Luka Pajovic on Athens, Greece
Contributor
Travel Week Bulletin: Fall 2019
There have been few tourists over the last two centuries or more who have failed to be impressed by the Parthenon and its dramatic setting on the Athenian Acropolis–claims Mary Beard in her wonderfully wry and honest study of the venerable monument. [a] She goes on to single it out as one of the few canonical works which (unlike the irritatingly small Mona Lisa, or the surprisingly suburban Pyramids) never fails to enchant, despite millions of tourists and dozens of manipulators of public opinion, availing themselves of its symbolic reserves year after year.
It was therefore with a sense of intense, if studied, anticipation of overwhelming beauty, that we made our way to the holy rock on that limpid late-September morning. And there it was, 800 metres down a rather banal street from where we spent the night, looming over the city of the living like a stone ghost–uncanny in its marmoreal infirmity. The contrast between the two could not have been more striking to any pair of less desensitised, less expectant eyes.
We began our ascent in the blue haze of the still-unlit southern slopes. Turn after turn, we took in the views, meandering past the olive groves and unmarked ruins along paths choreographed more carefully, and laid out more recently than any one of the unsuspecting students of antiquity around us would have dared to imagine. We revelled in the picturesque deceit of it all, stopping every now and then to take in the views of the city at our feet and record the moment–some for their followers, others for lack of a better way of coping with the growing sense of sensory fatigue and resignation.
But the swoon never came; not even as the Propylaea opened up before us, flooding us with warm easterly light, its shattered columns’ flutes ablaze like a thousand lisping tongues. [b] Neither did it come as we crossed into the sacred precinct itself, finally to face that delicate behemoth of marble that had until then looked so remote. The great ruin’s timeless glow seemed to leave most of us frigid behind our many layers of optical protection from the world. Its benevolent grandeur seemed mute before a generation taught to view its wondrous forms in painfully reductivist,
or else, openly dismissive terms.
And so we frolicked about, doing what we do best: getting punny with the Caryatids, cooking up witty captions to give others a taste of some “Acropolis experience” we never really had, vainly trying to capture visually the ineffable charm of the place, or simply wandering about, mouth agape, for the better part of the hour spent there.

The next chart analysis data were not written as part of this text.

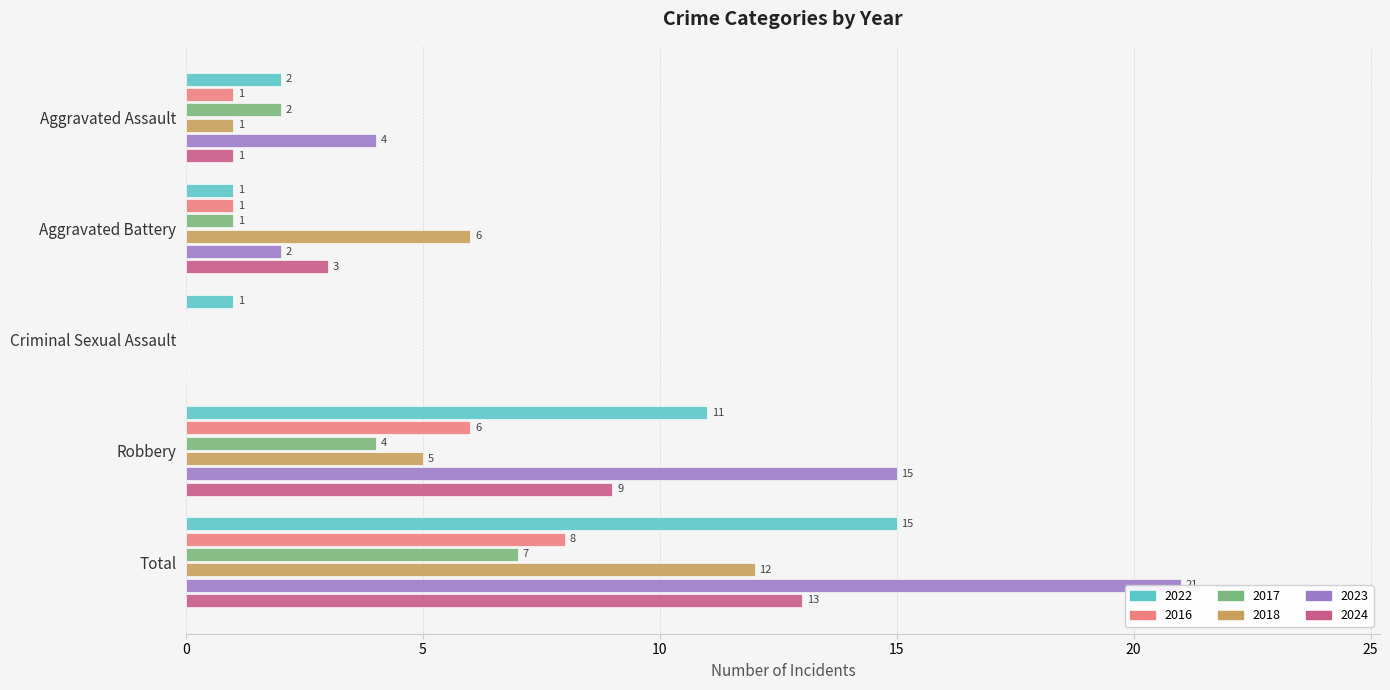

What is the spread (max minus min) of values at Robbery?

11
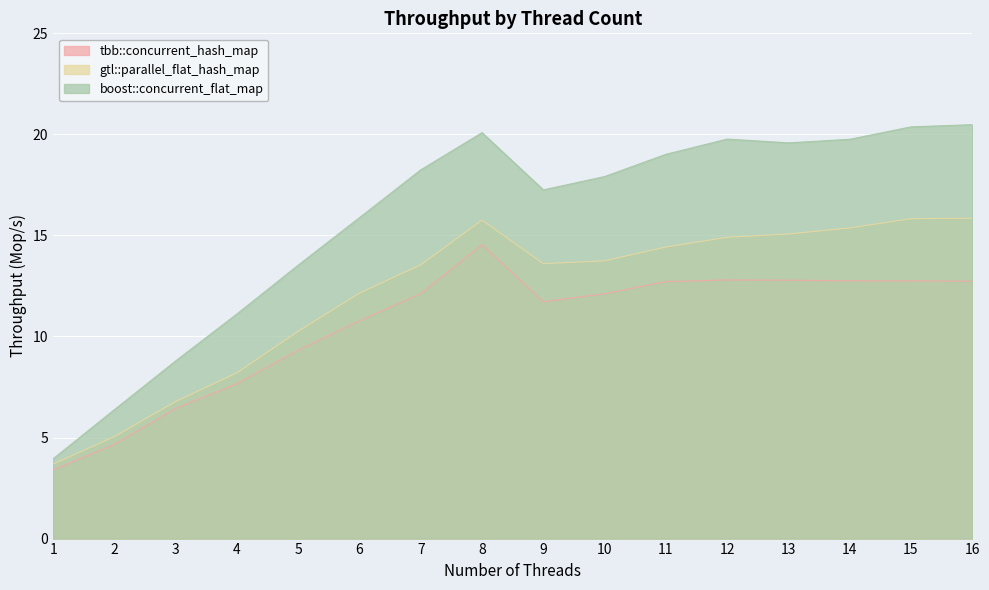

What is the average value of the gtl::parallel_flat_hash_map series?

12.1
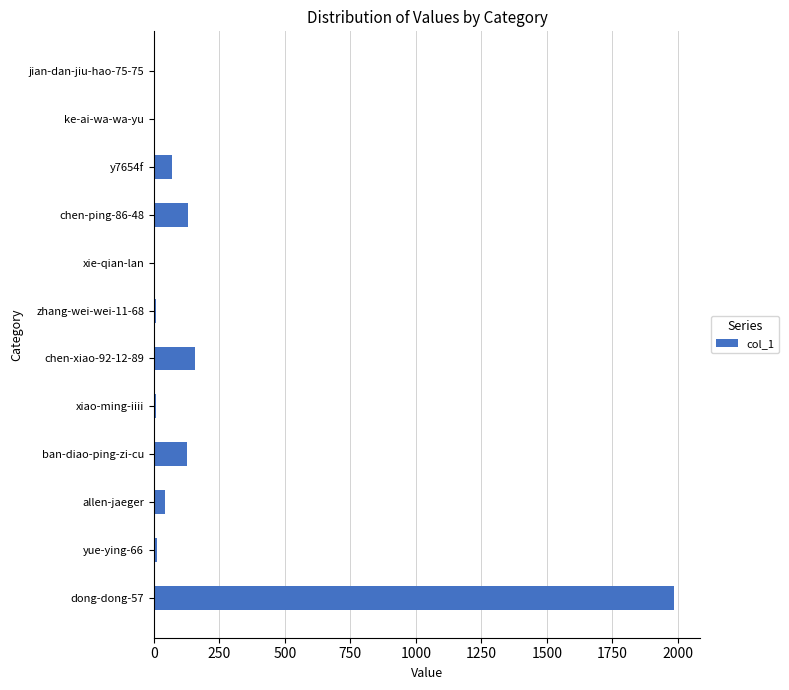

How many data points does each series have?

12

Whether it was simply the jet lag that prevented us from coming out of our usual blasé shells, or a more pervasive shift in the way we look at the world around us, I still do not know. At any rate, we all seemed rather more at ease with the facile pleasures of the Aegean, probed through and through over the week that followed.
a. Beard, M. (2002), “The Parthenon”, Profile Books, London (p. 3)
b. A bit like the way the chipped striations of Rudolph Hall light up on most mornings.